Charles Lalo (philosophe français du début du XXème siècle) disait que la nature sans style est anesthétique . Que penser alors des biens de consommation sans style…

Le 2ème attribut de la veste qui soit pertinent aujourd’hui est son contenu mode. Il permet au gérant de la marque de segmenter le marché du plus conservateur au plus branché.

On peut alors positionner quelques marques connues dans l’habillement masculin sur un diagramme qui peut aider à la décision d’achat ou, pour le gérant de marque de se situer par rapport à la concurrence

Graphique veste1

La dimension sociale, quant à elle, est quasiment toujours présente dans la décision d’achat. La veste peut servir aussi bien de cuirasse protective ou d’élément d’expression de la propre identité. Eric Landowski, sémiologue français, propose un diagramme très utile pour définir 4 grandes typologies di consommateurs, selon l’importance attachée soit à la nécessité d’être en symbiose avec le socialement correct, soit au besoin d’exprimer sa propre individualité.

Graphique veste2

Sur la partie droite du diagramme apparaissent les consommateurs qui tiennent en grande considération le qu’en dira-t-on:

  • Le Caméléon cherche dans la veste un refuge. Il y trouvera la tranquillité d’être comme il faut, selon les normes sociales qui l’environnent.
  • Le Snob est toujours à la recherche de la nouveauté, celle qui sera à la mode demain. Motivation essentiellement sociale, il veut être le « trend setter »

Sur le côté gauche, nous trouvons les consommateurs qui ne s’inquiètent pas de l’avis des autres:

  • L’Ours reste indifférent à l’opinion des autres et n’a aucune velléité à exprimer sa personnalité par son mode vestimentaire.
  • Tandis que le Dandy trouve dans l’habillement une occasion créative.
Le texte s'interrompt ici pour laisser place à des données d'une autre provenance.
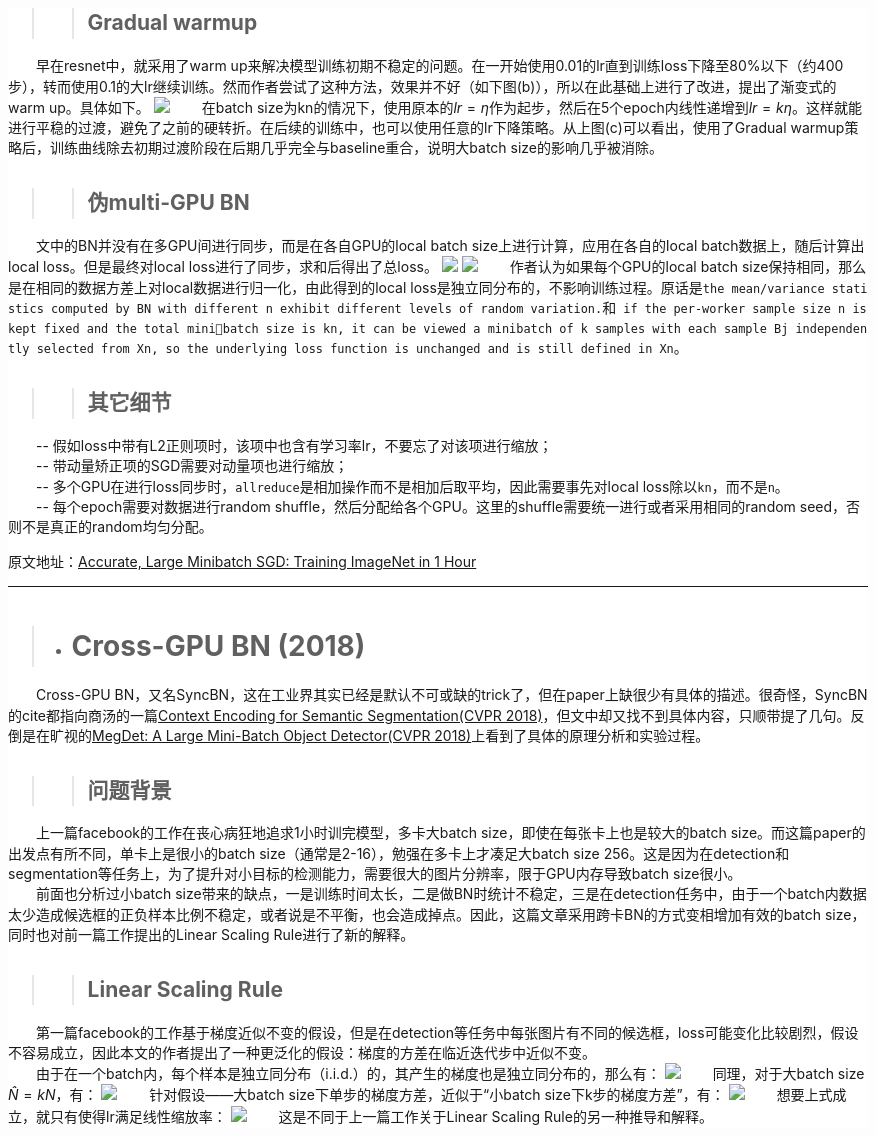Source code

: >> ## Gradual warmup

&emsp;&emsp;早在resnet中，就采用了warm up来解决模型训练初期不稳定的问题。在一开始使用0.01的lr直到训练loss下降至80%以下（约400步），转而使用0.1的大lr继续训练。然而作者尝试了这种方法，效果并不好（如下图(b)），所以在此基础上进行了改进，提出了渐变式的warm up。具体如下。
![](/assets/images/bn/9.png)
&emsp;&emsp;在batch size为kn的情况下，使用原本的$lr=\eta$作为起步，然后在5个epoch内线性递增到$lr=k\eta$。这样就能进行平稳的过渡，避免了之前的硬转折。在后续的训练中，也可以使用任意的lr下降策略。从上图(c)可以看出，使用了Gradual warmup策略后，训练曲线除去初期过渡阶段在后期几乎完全与baseline重合，说明大batch size的影响几乎被消除。

>> ## 伪multi-GPU BN

&emsp;&emsp;文中的BN并没有在多GPU间进行同步，而是在各自GPU的local batch size上进行计算，应用在各自的local batch数据上，随后计算出local loss。但是最终对local loss进行了同步，求和后得出了总loss。
![](/assets/images/bn/5.png)
![](/assets/images/bn/6.png)
&emsp;&emsp;作者认为如果每个GPU的local batch size保持相同，那么是在相同的数据方差上对local数据进行归一化，由此得到的local loss是独立同分布的，不影响训练过程。原话是`the mean/variance statistics computed by BN with different n exhibit different levels of random variation.`和` if the per-worker sample size n is kept fixed and the total minibatch size is kn, it can be viewed a minibatch of k samples with each sample Bj independently selected from Xn, so the underlying loss function is unchanged and is still defined in Xn`。

>> ## 其它细节

&emsp;&emsp;-- 假如loss中带有L2正则项时，该项中也含有学习率lr，不要忘了对该项进行缩放；  
&emsp;&emsp;-- 带动量矫正项的SGD需要对动量项也进行缩放；  
&emsp;&emsp;-- 多个GPU在进行loss同步时，`allreduce`是相加操作而不是相加后取平均，因此需要事先对local loss除以`kn`，而不是`n`。  
&emsp;&emsp;-- 每个epoch需要对数据进行random shuffle，然后分配给各个GPU。这里的shuffle需要统一进行或者采用相同的random seed，否则不是真正的random均匀分配。


原文地址：[Accurate, Large Minibatch SGD: Training ImageNet in 1 Hour](https://arxiv.org/pdf/1706.02677.pdf%5B3%5D%20ImageNet)


***
>+ # Cross-GPU BN (2018)

&emsp;&emsp;Cross-GPU BN，又名SyncBN，这在工业界其实已经是默认不可或缺的trick了，但在paper上缺很少有具体的描述。很奇怪，SyncBN的cite都指向商汤的一篇[Context Encoding for Semantic Segmentation(CVPR 2018)](http://openaccess.thecvf.com/content_cvpr_2018/papers/Zhang_Context_Encoding_for_CVPR_2018_paper.pdf)，但文中却又找不到具体内容，只顺带提了几句。反倒是在旷视的[MegDet: A Large Mini-Batch Object Detector(CVPR 2018)](http://openaccess.thecvf.com/content_cvpr_2018/html/Peng_MegDet_A_Large_CVPR_2018_paper.html)上看到了具体的原理分析和实验过程。

>> ## 问题背景  

&emsp;&emsp;上一篇facebook的工作在丧心病狂地追求1小时训完模型，多卡大batch size，即使在每张卡上也是较大的batch size。而这篇paper的出发点有所不同，单卡上是很小的batch size（通常是2-16），勉强在多卡上才凑足大batch size 256。这是因为在detection和segmentation等任务上，为了提升对小目标的检测能力，需要很大的图片分辨率，限于GPU内存导致batch size很小。  
&emsp;&emsp;前面也分析过小batch size带来的缺点，一是训练时间太长，二是做BN时统计不稳定，三是在detection任务中，由于一个batch内数据太少造成候选框的正负样本比例不稳定，或者说是不平衡，也会造成掉点。因此，这篇文章采用跨卡BN的方式变相增加有效的batch size，同时也对前一篇工作提出的Linear Scaling Rule进行了新的解释。 

>> ## Linear Scaling Rule

&emsp;&emsp;第一篇facebook的工作基于梯度近似不变的假设，但是在detection等任务中每张图片有不同的候选框，loss可能变化比较剧烈，假设不容易成立，因此本文的作者提出了一种更泛化的假设：梯度的方差在临近迭代步中近似不变。  
&emsp;&emsp;由于在一个batch内，每个样本是独立同分布（i.i.d.）的，其产生的梯度也是独立同分布的，那么有：
![](/assets/images/bn/11.png)
&emsp;&emsp;同理，对于大batch size $\hat{N}=kN$，有：
![](/assets/images/bn/12.png)
&emsp;&emsp;针对假设——大batch size下单步的梯度方差，近似于“小batch size下k步的梯度方差”，有：
![](/assets/images/bn/13.png)
&emsp;&emsp;想要上式成立，就只有使得lr满足线性缩放率：
![](/assets/images/bn/14.png)
&emsp;&emsp;这是不同于上一篇工作关于Linear Scaling Rule的另一种推导和解释。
Ce diagramme versatile s’applique aussi bien à des marques, des magazines, des produits,  que des acteurs mythiques comme Steve McQueen ou Pierce Brosnan qui sont des références fondamentales dans l’habillement masculin.
Dans ces rôles multiples, la veste devrait nous aider à  passer au travers de la crise actuelle dans de meilleures conditions, … au moins psychologiques.